Australia's aged care system is a shocking tale of neglect, royal commissioners say.
The aged care royal commissioners say aged care services are underfunded, mostly poorly managed and all too often unsafe and seemingly uncaring.
They want urgent action to provide more support to allow older Australians to remain in their homes, address the over-use of chemical restraints in aged care and stop younger people with disabilities being stuck in aged care.
The commission's interim report released on Thursday, titled Neglect, found the system fails to meet the needs of older, and often very vulnerable, people.
The commissioners said the system does not deliver uniformly safe and quality care for older people, and is unkind and uncaring towards them.
"It is a shocking tale of neglect," commissioners Richard Tracey - who died earlier this month - and Lynelle Briggs wrote.
The system is woefully inadequate, they said.
"The neglect that we have found in this royal commission to date is far from the best that can be done.
"Rather, it is a sad and shocking system that diminishes Australia as a nation."
The commission plans to recommend a fundamental overhaul of the aged care system in its final report.
Stakeholders have repeatedly called for significant increases in government funding to address the problems in the sector, without waiting for the final report in November 2020.
The commissioners said short-term solutions at best temporarily stave off the worst problems and, at worst, produce another set of unintended outcomes requiring further inquiries and reviews and further injections of public funds, without addressing the underlying causal factors.
"These limited interventions are not enough to deliver an aged care system that meets the needs of older people."
However, it said there was no reason to delay action in reducing the waiting list for home care packages, responding to the over-reliance on chemical restraints and stopping the flow of younger people with disability going into aged care.
Aged Care Minister Richard Colbeck said the inquiry has given older Australians "an important voice".

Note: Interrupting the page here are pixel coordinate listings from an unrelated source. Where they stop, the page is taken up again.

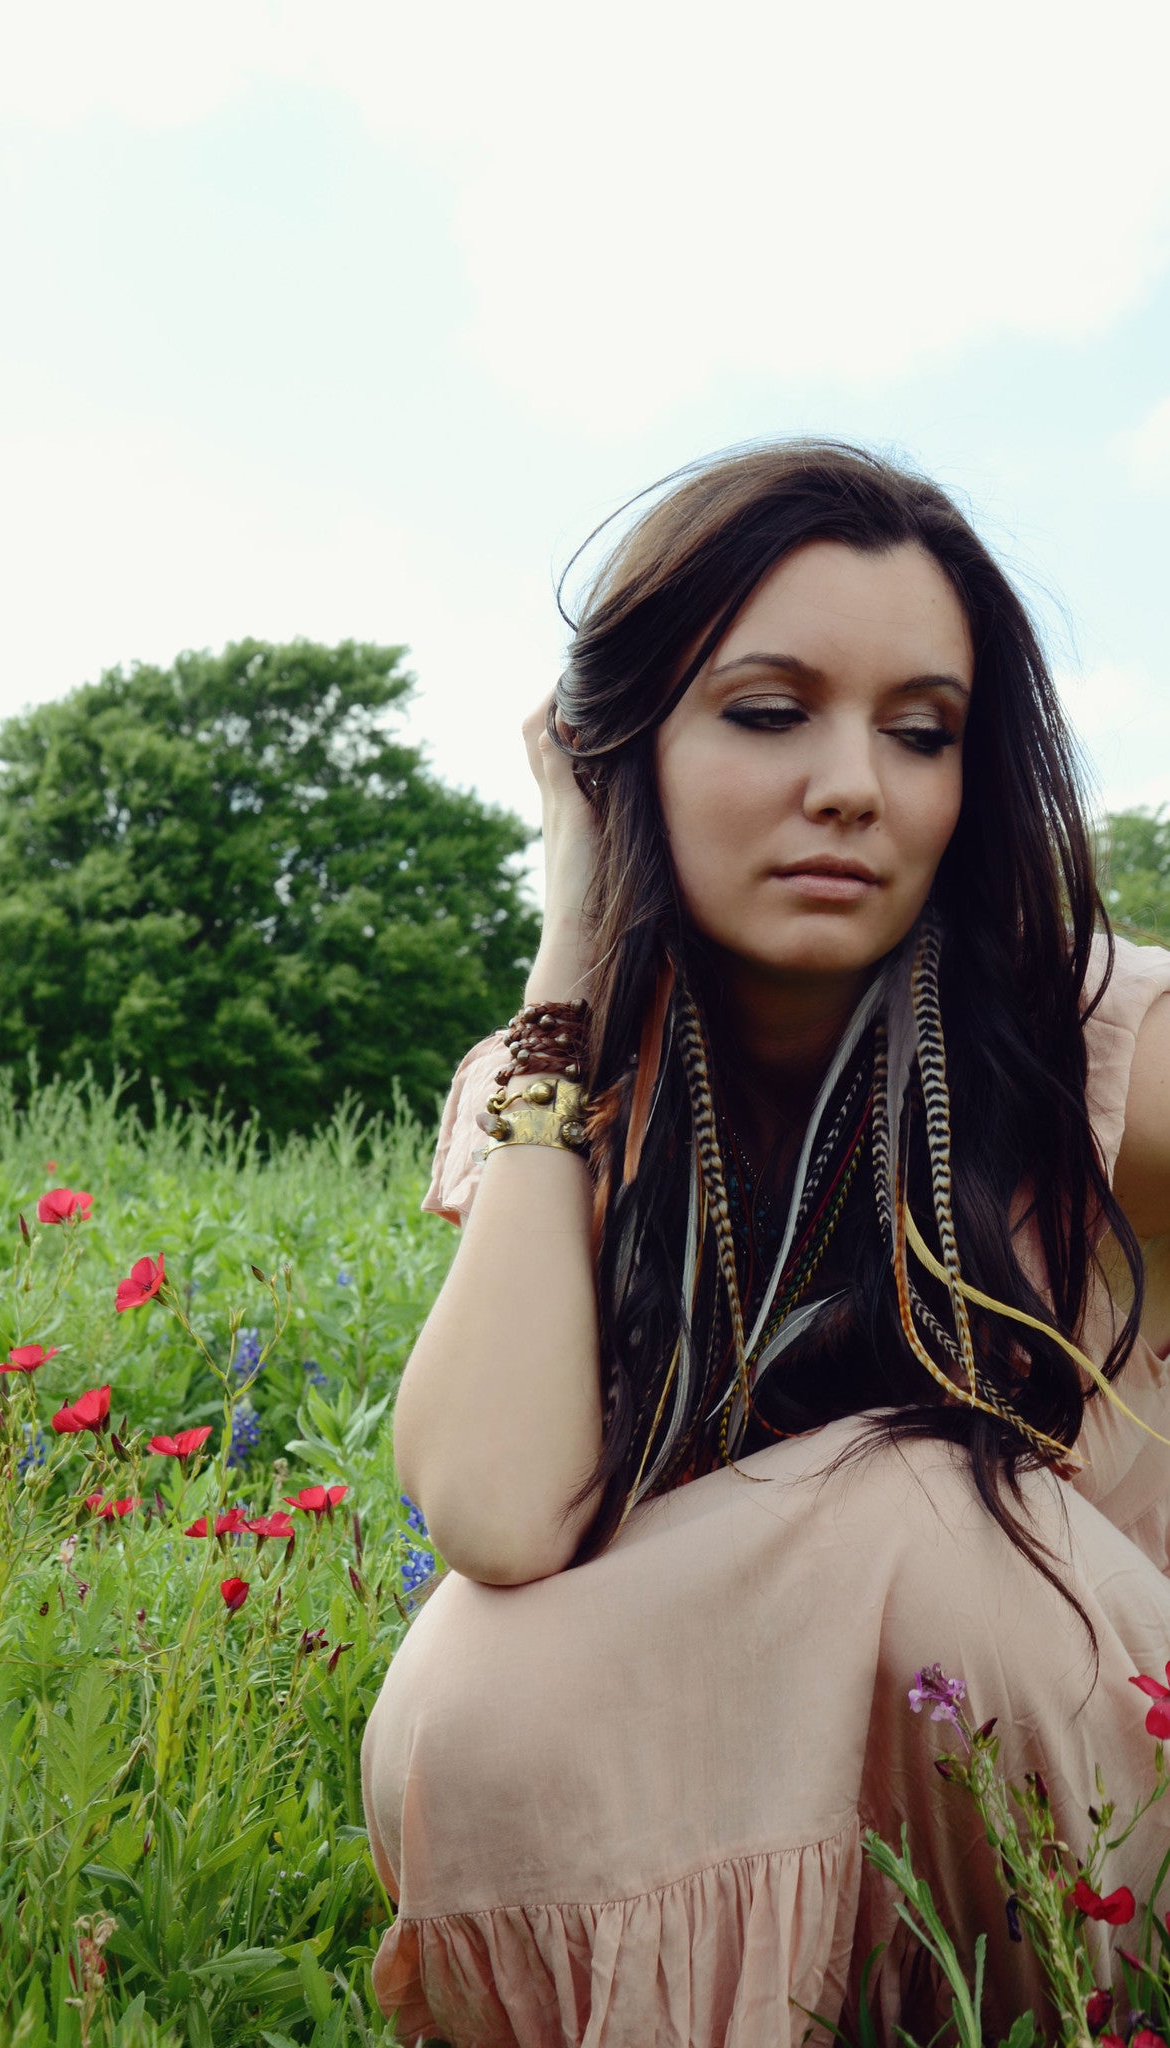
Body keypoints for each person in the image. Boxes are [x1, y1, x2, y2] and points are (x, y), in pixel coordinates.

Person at [360, 440, 1170, 2047]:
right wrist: (572, 946)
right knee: (477, 1673)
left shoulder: (1104, 1042)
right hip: (733, 1769)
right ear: (624, 751)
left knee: (932, 1508)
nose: (857, 784)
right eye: (766, 709)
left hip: (1091, 1763)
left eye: (921, 731)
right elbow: (499, 1517)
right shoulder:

"What we have been is shocked at the extent of what we've found. But importantly, what's happened is that this process has given senior Australians ... an important voice in how they receive aged care and what might happen into the future," he said.
Labor's aged care spokesperson Julie Collins said "it is shameful that in a wealthy country like Australia older people can't get the care they need".
Leading Age Care Services Australia, the national peak body representing all providers of age services, said the interim report is “a wake-up for the entire sector”.
“The sector has been working diligently throughout the entire royal commission process to forensically examine the issues that have been identified and to work through the things we can be doing right now to address those shortcomings,” CEO Sean Rooney said.
Anglicare Australia also described the interim report as a “wake-up”.

Richard Colbeck speaks to the media during a press conference at Parliament House in Canberra Source: AAP
“We need a national commitment to end these years of neglect, and make the profound investment needed to build a system that will value people and care for them properly,” Acting Executive Director Roland Manderson said.
The Combined Pensioners and Superannuants Association said it is now clear "successive governments have done nothing to fix the very serious and grave problems afflicting aged care for well over twenty years".
But, the CPSA said, the interim report has failed to identify the reasons for government inaction.
"While those reasons remain hidden, the problems in aged care cannot be resolved,” CPSA Policy Manager Paul Versteege said.